Pose estimation data
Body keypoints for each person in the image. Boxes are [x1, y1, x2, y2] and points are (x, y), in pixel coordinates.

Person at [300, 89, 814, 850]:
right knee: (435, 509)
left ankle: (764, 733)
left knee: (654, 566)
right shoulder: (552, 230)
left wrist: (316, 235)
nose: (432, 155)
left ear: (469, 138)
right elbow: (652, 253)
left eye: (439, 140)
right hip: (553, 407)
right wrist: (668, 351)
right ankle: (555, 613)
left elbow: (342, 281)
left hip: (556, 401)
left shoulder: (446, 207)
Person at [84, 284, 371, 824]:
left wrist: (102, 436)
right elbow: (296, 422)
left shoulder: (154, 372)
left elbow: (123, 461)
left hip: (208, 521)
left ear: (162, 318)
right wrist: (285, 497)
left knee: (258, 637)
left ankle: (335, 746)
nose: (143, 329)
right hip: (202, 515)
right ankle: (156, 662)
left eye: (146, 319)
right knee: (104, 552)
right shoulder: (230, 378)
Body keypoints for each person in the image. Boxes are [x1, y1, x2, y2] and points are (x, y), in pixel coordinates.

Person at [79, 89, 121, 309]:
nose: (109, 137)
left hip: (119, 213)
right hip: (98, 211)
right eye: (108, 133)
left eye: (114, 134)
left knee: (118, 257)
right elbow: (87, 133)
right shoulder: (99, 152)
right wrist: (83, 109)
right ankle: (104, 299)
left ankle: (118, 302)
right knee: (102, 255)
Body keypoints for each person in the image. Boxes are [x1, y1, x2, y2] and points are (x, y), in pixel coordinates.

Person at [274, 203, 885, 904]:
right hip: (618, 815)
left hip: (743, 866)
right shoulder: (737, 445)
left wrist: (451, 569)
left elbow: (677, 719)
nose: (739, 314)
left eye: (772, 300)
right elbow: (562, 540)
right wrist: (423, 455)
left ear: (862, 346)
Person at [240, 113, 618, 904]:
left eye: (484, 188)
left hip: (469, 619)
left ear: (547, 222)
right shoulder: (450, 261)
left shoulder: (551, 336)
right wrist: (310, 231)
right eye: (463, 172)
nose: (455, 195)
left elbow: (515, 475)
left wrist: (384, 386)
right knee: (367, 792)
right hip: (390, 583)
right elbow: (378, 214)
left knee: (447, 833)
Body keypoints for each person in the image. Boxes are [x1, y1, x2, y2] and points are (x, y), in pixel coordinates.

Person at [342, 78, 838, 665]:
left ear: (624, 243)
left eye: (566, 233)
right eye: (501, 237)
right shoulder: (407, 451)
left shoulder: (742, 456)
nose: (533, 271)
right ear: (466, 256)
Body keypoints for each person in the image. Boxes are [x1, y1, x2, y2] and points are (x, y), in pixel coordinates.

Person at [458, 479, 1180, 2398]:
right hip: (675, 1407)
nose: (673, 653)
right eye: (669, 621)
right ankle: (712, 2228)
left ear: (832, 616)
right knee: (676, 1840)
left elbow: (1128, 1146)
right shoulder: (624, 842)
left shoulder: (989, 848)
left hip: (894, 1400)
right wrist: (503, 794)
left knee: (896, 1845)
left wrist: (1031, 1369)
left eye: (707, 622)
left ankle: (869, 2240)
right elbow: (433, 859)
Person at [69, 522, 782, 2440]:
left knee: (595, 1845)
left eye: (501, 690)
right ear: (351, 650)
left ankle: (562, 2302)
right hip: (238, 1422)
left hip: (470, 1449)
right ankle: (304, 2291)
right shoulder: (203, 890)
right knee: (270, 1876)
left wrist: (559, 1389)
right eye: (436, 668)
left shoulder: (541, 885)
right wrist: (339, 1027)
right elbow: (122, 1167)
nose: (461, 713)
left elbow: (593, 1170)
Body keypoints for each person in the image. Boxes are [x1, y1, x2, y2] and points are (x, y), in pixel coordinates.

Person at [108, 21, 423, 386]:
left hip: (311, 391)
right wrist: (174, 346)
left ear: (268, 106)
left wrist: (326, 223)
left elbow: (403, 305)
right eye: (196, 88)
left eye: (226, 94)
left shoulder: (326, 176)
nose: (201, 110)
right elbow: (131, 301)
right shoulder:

* [Problem details] Your task is to collect every line above that contains the word "nose".

* [Task solution]
nose: (432, 155)
nose: (143, 329)
nose: (109, 137)
nose: (739, 314)
nose: (455, 195)
nose: (533, 271)
nose: (673, 653)
nose: (461, 713)
nose: (201, 110)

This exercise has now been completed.